Learn more about the precious Ruby
The term Ruby originates from the Latin ‘Ruber’ which translated quite literally means red. The beautiful Ruby gemstone is instantly recognisable for its rich and sumptuous red hue. Rubies have been long regarded as a prized, precious and sacred gemstone, their importance and value is prominent or centuries throughout History in both Western and Eastern culture.
This long-standing love affair we instinctively have with the precious Ruby is understandable, this natural gemstone possesses many alluring qualities including; its rarity, an exceptional lustre, excellent durability, the Ruby is ranked just beneath Diamond on the industry standard Mohs Scale which categories the hardness of gemstones. The stunning reflective qualities and rich colour of this gemstone, combined with its hard-wearing properties make the Ruby an ideal gemstone for use in jewellery, and the ideal choice for creating memorable and timeless rings.
Ruby technically describes the mineral Corundum, the very same mineral found in Sapphires, which are effectively the twin sister of the Ruby Gemstone. The difference in colour and therefore gemstone type is caused by geology, Rubies are formed when Corundum atoms are substituted with Aluminum and Chromium which cause the distinctive ruby red colour. A similar process involving traces of Titanium and Iron create the vibrant blue hues found in Sapphires. Geologists find the formation of Rubies something of a natural wonder, this process is something of a rarity, occurring in a few very specific, localized parts of the world.
The majority of naturally occurring Rubies contain unique characteristics like colour impurities or inclusions, rather than devaluing this precious stone, these features offer an easy indication of a natural (and more valuable!) gemstone. Synthetic Rubies contain none of these distinguishing features and a perfect, clear example of a natural Ruby is incredibly rare and therefore extremely valuable.

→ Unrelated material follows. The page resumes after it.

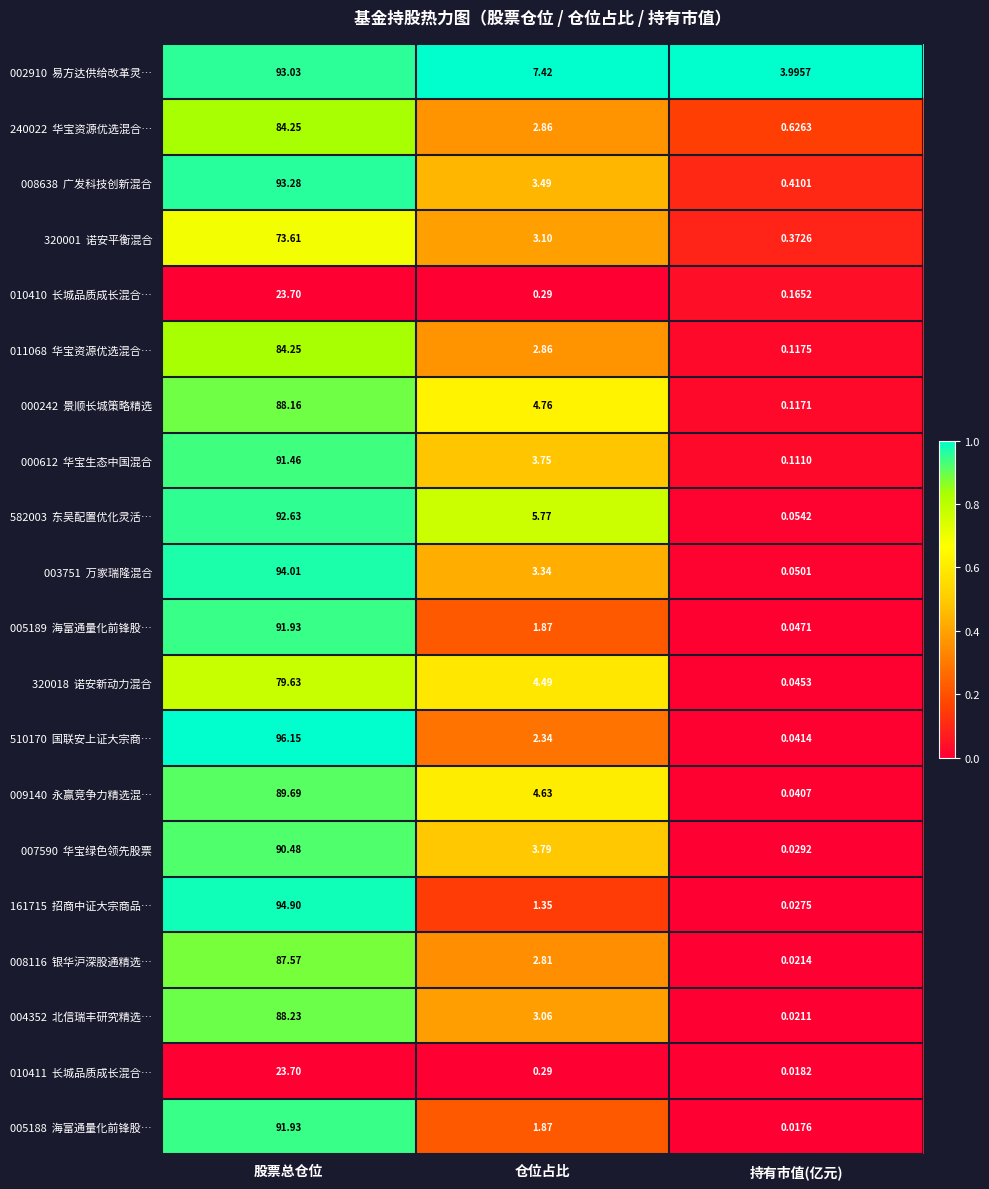

Which category has the highest value across all series?

股票总仓位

Rubies are famed for their rich and deep blood red tones, the finest examples of stones displaying these colours are typically found in Burma (Myanmar) and this sought-after rich red colour is described as “Burmese Ruby” or “Pigeon’s Blood Ruby”. Another popular type of Ruby gemstone is a “Star Ruby” which describes a stone containing inclusions of tiny parallel Rutile (a specific mineral that causes unique Optical effects within a gemstone) needles within the Ruby, causing a polished example to exhibit Asterism (the term which describes the appearance of a star-like pattern on the surface of a gemstone once it has been cut.) These unique and sparkling Star Rubies can be found in six and twelves ray stars formations and can be used to create truly magical pieces of Fine Jewellery.
Fun facts about Rubies
- Ruby is one of the most historically significant coloured stones. Rubies are mentioned four times in the Bible, in association with attributes like beauty and wisdom. In the ancient language of Sanskrit, ruby is called ratnaraj, or “king of precious stones”.
- In the first century AD, the Roman scholar Pliny included rubies in his Natural History, describing their hardness and density.
- Ancient Hindus believed that those who offered fine rubies to the god Krishna were granted rebirth as emperors.
- Hindus divided ruby into four castes, calling the true Oriental ruby a Brahmin. Someone in possession of a Brahmin was believed to have the advantage of perfect safety.
- In Burma (a ruby source since at least 600 AD—now called Myanmar), warriors possessed rubies to make them invincible in battle. In order to gain this ability these soldiers would have to insert the stones into their flesh!
- Ruby retained its importance with the birth of the western world and became one of the most sought-after gems of European royalty and the upper classes. Many medieval Europeans wore rubies to guarantee health, wealth, wisdom and success in love.
- The Chinese Emperor Kublai Khan was said to have offered an entire city in exchange for a sizeable Ruby
- In ancient times, ruby stones were kept under a building foundation, to strengthen its structure.